● **Your instructions**
Reproduce the records below exactly as they appear, from their first line through the line that contains "genus: Trametes".

● **The data**
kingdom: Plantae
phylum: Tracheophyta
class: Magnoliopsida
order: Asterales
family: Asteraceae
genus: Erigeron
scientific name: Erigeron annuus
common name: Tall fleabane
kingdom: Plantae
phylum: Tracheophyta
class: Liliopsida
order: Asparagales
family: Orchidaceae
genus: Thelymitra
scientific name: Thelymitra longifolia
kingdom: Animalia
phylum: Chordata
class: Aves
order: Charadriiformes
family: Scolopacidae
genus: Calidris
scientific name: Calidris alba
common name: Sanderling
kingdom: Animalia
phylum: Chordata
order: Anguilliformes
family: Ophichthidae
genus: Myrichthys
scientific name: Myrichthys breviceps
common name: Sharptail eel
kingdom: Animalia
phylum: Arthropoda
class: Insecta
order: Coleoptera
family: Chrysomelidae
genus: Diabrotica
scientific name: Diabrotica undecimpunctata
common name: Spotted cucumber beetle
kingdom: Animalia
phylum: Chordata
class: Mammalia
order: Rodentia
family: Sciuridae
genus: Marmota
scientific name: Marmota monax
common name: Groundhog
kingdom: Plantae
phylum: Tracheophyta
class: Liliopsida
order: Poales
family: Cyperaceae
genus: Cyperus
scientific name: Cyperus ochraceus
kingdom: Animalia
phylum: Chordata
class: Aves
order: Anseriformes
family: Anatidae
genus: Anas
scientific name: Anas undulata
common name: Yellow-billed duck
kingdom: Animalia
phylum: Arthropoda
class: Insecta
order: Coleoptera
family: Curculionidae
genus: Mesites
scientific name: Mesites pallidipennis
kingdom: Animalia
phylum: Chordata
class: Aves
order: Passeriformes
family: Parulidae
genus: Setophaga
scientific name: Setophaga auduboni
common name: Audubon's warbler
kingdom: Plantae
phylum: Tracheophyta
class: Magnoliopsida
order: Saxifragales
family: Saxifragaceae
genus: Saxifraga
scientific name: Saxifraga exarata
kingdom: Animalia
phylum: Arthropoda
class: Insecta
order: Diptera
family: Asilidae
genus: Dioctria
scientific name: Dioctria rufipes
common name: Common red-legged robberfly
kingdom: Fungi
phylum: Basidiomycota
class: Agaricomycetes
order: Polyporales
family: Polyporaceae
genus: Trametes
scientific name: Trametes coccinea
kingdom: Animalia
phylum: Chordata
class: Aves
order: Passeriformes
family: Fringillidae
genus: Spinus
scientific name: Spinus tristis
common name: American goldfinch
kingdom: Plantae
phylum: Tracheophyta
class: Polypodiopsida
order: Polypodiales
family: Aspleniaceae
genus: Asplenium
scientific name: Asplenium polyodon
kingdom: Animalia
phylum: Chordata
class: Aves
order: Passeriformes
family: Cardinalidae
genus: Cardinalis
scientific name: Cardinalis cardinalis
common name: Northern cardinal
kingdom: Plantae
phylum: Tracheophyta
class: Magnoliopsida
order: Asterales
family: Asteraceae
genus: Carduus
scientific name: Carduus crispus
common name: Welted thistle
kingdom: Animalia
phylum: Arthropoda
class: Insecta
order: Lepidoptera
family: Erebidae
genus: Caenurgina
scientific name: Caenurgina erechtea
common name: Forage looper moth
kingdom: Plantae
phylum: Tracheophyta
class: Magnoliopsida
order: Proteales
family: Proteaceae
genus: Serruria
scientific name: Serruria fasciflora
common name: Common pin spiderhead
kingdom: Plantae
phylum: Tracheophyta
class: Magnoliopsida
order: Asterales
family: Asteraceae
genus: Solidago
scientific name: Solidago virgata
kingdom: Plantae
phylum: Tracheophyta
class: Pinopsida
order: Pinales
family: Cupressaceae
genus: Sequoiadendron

● **Written answer**
kingdom: Plantae
phylum: Tracheophyta
class: Magnoliopsida
order: Asterales
family: Asteraceae
genus: Erigeron
scientific name: Erigeron annuus
common name: Tall fleabane
kingdom: Plantae
phylum: Tracheophyta
class: Liliopsida
order: Asparagales
family: Orchidaceae
genus: Thelymitra
scientific name: Thelymitra longifolia
kingdom: Animalia
phylum: Chordata
class: Aves
order: Charadriiformes
family: Scolopacidae
genus: Calidris
scientific name: Calidris alba
common name: Sanderling
kingdom: Animalia
phylum: Chordata
order: Anguilliformes
family: Ophichthidae
genus: Myrichthys
scientific name: Myrichthys breviceps
common name: Sharptail eel
kingdom: Animalia
phylum: Arthropoda
class: Insecta
order: Coleoptera
family: Chrysomelidae
genus: Diabrotica
scientific name: Diabrotica undecimpunctata
common name: Spotted cucumber beetle
kingdom: Animalia
phylum: Chordata
class: Mammalia
order: Rodentia
family: Sciuridae
genus: Marmota
scientific name: Marmota monax
common name: Groundhog
kingdom: Plantae
phylum: Tracheophyta
class: Liliopsida
order: Poales
family: Cyperaceae
genus: Cyperus
scientific name: Cyperus ochraceus
kingdom: Animalia
phylum: Chordata
class: Aves
order: Anseriformes
family: Anatidae
genus: Anas
scientific name: Anas undulata
common name: Yellow-billed duck
kingdom: Animalia
phylum: Arthropoda
class: Insecta
order: Coleoptera
family: Curculionidae
genus: Mesites
scientific name: Mesites pallidipennis
kingdom: Animalia
phylum: Chordata
class: Aves
order: Passeriformes
family: Parulidae
genus: Setophaga
scientific name: Setophaga auduboni
common name: Audubon's warbler
kingdom: Plantae
phylum: Tracheophyta
class: Magnoliopsida
order: Saxifragales
family: Saxifragaceae
genus: Saxifraga
scientific name: Saxifraga exarata
kingdom: Animalia
phylum: Arthropoda
class: Insecta
order: Diptera
family: Asilidae
genus: Dioctria
scientific name: Dioctria rufipes
common name: Common red-legged robberfly
kingdom: Fungi
phylum: Basidiomycota
class: Agaricomycetes
order: Polyporales
family: Polyporaceae
genus: Trametes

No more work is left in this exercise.